*Source material*:
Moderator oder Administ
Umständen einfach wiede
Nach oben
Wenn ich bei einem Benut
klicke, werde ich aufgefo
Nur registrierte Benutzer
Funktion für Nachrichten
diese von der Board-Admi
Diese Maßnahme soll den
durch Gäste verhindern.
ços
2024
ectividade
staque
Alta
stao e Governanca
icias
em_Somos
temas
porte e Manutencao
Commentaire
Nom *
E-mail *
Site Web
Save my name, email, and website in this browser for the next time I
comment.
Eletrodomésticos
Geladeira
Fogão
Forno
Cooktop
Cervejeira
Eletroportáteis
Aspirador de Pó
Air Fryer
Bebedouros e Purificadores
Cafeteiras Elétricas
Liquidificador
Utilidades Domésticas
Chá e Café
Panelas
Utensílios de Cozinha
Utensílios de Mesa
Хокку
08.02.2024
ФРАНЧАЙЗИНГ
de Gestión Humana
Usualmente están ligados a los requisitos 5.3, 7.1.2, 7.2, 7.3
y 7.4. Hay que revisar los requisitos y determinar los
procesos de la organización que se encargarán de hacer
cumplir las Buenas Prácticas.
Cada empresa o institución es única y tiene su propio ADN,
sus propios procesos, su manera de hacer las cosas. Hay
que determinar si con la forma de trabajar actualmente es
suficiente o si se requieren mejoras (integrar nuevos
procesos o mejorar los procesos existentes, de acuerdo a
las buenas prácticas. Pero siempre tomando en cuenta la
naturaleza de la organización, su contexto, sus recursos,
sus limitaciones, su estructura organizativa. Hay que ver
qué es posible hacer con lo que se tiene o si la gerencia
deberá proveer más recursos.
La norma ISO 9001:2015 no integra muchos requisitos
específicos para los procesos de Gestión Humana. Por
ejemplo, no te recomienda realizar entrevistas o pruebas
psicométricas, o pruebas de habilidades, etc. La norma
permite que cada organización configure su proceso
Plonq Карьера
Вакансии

*Task item*:
Extract the text of the records above and reproduce every line in its original order, with no changes to wording, spelling, or punctuation.

*Written response*:
Moderator oder Administ
Umständen einfach wiede
Nach oben
Wenn ich bei einem Benut
klicke, werde ich aufgefo
Nur registrierte Benutzer
Funktion für Nachrichten
diese von der Board-Admi
Diese Maßnahme soll den
durch Gäste verhindern.
ços
2024
ectividade
staque
Alta
stao e Governanca
icias
em_Somos
temas
porte e Manutencao
Commentaire
Nom *
E-mail *
Site Web
Save my name, email, and website in this browser for the next time I
comment.
Eletrodomésticos
Geladeira
Fogão
Forno
Cooktop
Cervejeira
Eletroportáteis
Aspirador de Pó
Air Fryer
Bebedouros e Purificadores
Cafeteiras Elétricas
Liquidificador
Utilidades Domésticas
Chá e Café
Panelas
Utensílios de Cozinha
Utensílios de Mesa
Хокку
08.02.2024
ФРАНЧАЙЗИНГ
de Gestión Humana
Usualmente están ligados a los requisitos 5.3, 7.1.2, 7.2, 7.3
y 7.4. Hay que revisar los requisitos y determinar los
procesos de la organización que se encargarán de hacer
cumplir las Buenas Prácticas.
Cada empresa o institución es única y tiene su propio ADN,
sus propios procesos, su manera de hacer las cosas. Hay
que determinar si con la forma de trabajar actualmente es
suficiente o si se requieren mejoras (integrar nuevos
procesos o mejorar los procesos existentes, de acuerdo a
las buenas prácticas. Pero siempre tomando en cuenta la
naturaleza de la organización, su contexto, sus recursos,
sus limitaciones, su estructura organizativa. Hay que ver
qué es posible hacer con lo que se tiene o si la gerencia
deberá proveer más recursos.
La norma ISO 9001:2015 no integra muchos requisitos
específicos para los procesos de Gestión Humana. Por
ejemplo, no te recomienda realizar entrevistas o pruebas
psicométricas, o pruebas de habilidades, etc. La norma
permite que cada organización configure su proceso
Plonq Карьера
Вакансии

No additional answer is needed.